2 JUNE 1888, Page 1

A fire broke out in the Edgware Road on Wednesday

morning, attended with unusual loss of life. Soon after 6, the cook at one of Messrs. Garrould's shops in Queen Street noticed fire, and in a few minutes the flames spread through the building, the upper floors of which were ultimately burnt out. Some twenty-five young women were sleeping in the two connected houses, and though some were saved by the coolness of the French dressmaker, who showed them a way on to the leads at the back, five were burned alive, and many of the rest injured in jumping from the upper windows. It was half- an-hour before water was obtained, and no fire-escape arrived in time, those who manage them having quitted work at 6 a.m.

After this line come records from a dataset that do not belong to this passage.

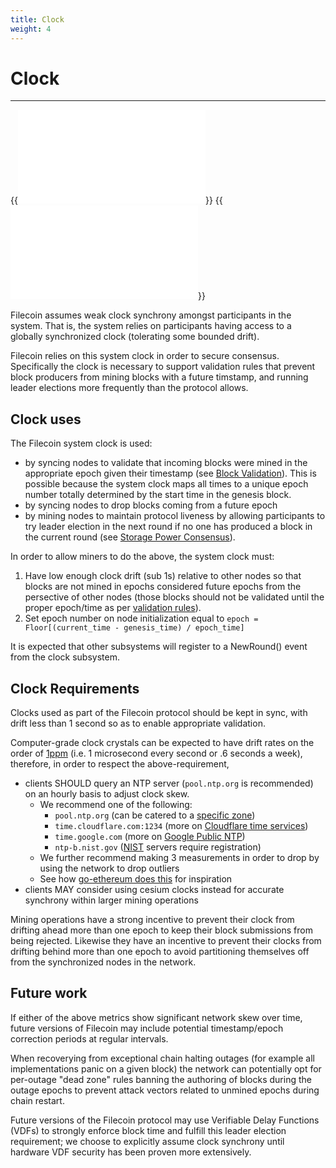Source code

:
 ```yaml
---
title: Clock
weight: 4
---
```


# Clock
---

{{<embed src="clock_subsystem.id" lang="go" >}}
{{<embed src="clock_subsystem.go" lang="go" >}}


Filecoin assumes weak clock synchrony amongst participants in the system. That is, the system relies on participants having access to a globally synchronized clock (tolerating some bounded drift).

Filecoin relies on this system clock in order to secure consensus.  Specifically the clock is necessary to support validation rules that prevent block producers from mining blocks with a future timstamp, and running leader elections more frequently than the protocol allows.


## Clock uses
The Filecoin system clock is used:

- by syncing nodes to validate that incoming blocks were mined in the appropriate epoch given their timestamp (see [Block Validation](block#block-syntax-validation)).  This is possible because the system clock maps all times to a unique epoch number totally determined by the start time in the genesis block.
- by syncing nodes to drop blocks coming from a future epoch
- by mining nodes to maintain protocol liveness by allowing participants to try leader election in the next round if no one has produced a block in the current round (see [Storage Power Consensus](storage_power_consensus)).

In order to allow miners to do the above, the system clock must:

1. Have low enough clock drift (sub 1s) relative to other nodes so that blocks are not mined in epochs considered future epochs from the persective of other nodes (those blocks should not be validated until the proper epoch/time as per [validation rules](block#block-semantic-validation)).
2. Set epoch number on node initialization equal to `epoch = Floor[(current_time - genesis_time) / epoch_time]`

It is expected that other subsystems will register to a NewRound() event from the clock subsystem.

## Clock Requirements

Clocks used as part of the Filecoin protocol should be kept in sync, with drift less than 1 second so as to enable appropriate validation.

Computer-grade clock crystals can be expected to have drift rates on the order of [1ppm](https://www.hindawi.com/journals/jcnc/2008/583162/) (i.e. 1 microsecond every second or .6 seconds a week), therefore, in order to respect the above-requirement,

- clients SHOULD query an NTP server (`pool.ntp.org` is recommended) on an hourly basis to adjust clock skew.
  - We recommend one of the following:
    - `pool.ntp.org` (can be catered to a [specific zone](https://www.ntppool.org/zone))
    - `time.cloudflare.com:1234` (more on [Cloudflare time services](https://www.cloudflare.com/time/))
    - `time.google.com` (more on [Google Public NTP](https://developers.google.com/time))
    - `ntp-b.nist.gov` ([NIST](https://tf.nist.gov/tf-cgi/servers.cgi) servers require registration)
  - We further recommend making 3 measurements in order to drop by using the network to drop outliers
  - See how [go-ethereum does this](https://github.com/ethereum/go-ethereum/blob/master/p2p/discv5/ntp.go) for inspiration
- clients MAY consider using cesium clocks instead for accurate synchrony within larger mining operations

Mining operations have a strong incentive to prevent their clock from drifting ahead more than one epoch to keep their block submissions from being rejected.  Likewise they have an incentive to prevent their clocks from drifting behind more than one epoch to avoid partitioning themselves off from the synchronized nodes in the network.

## Future work

If either of the above metrics show significant network skew over time, future versions of Filecoin may include potential timestamp/epoch correction periods at regular intervals.

When recoverying from exceptional chain halting outages (for example all implementations panic on a given block) the network can potentially opt for per-outage "dead zone" rules banning the authoring of blocks during the outage epochs to prevent attack vectors related to unmined epochs during chain restart.

Future versions of the Filecoin protocol may use Verifiable Delay Functions (VDFs) to strongly enforce block time and fulfill this leader election requirement; we choose to explicitly assume clock synchrony until hardware VDF security has been proven more extensively.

Although the houses were so high and so full, no precautions had been taken against fire, and no means of escape provided, though had there been one of the canvas bags now used for the purpose, or even a couple of rope-ladders, all might have descended in safety. The public cry out for State inspection ; but there are hotels and lodging-houses in much more danger than large shops, and we cannot inspect everything. The most effective remedy would be an Act invalidating every insurance policy on a building the occupier of which had not taken certain (scheduled) precautions against the loss of life by fire. A jury could then easily decide if the cause of death was misadventure or fire not provided against.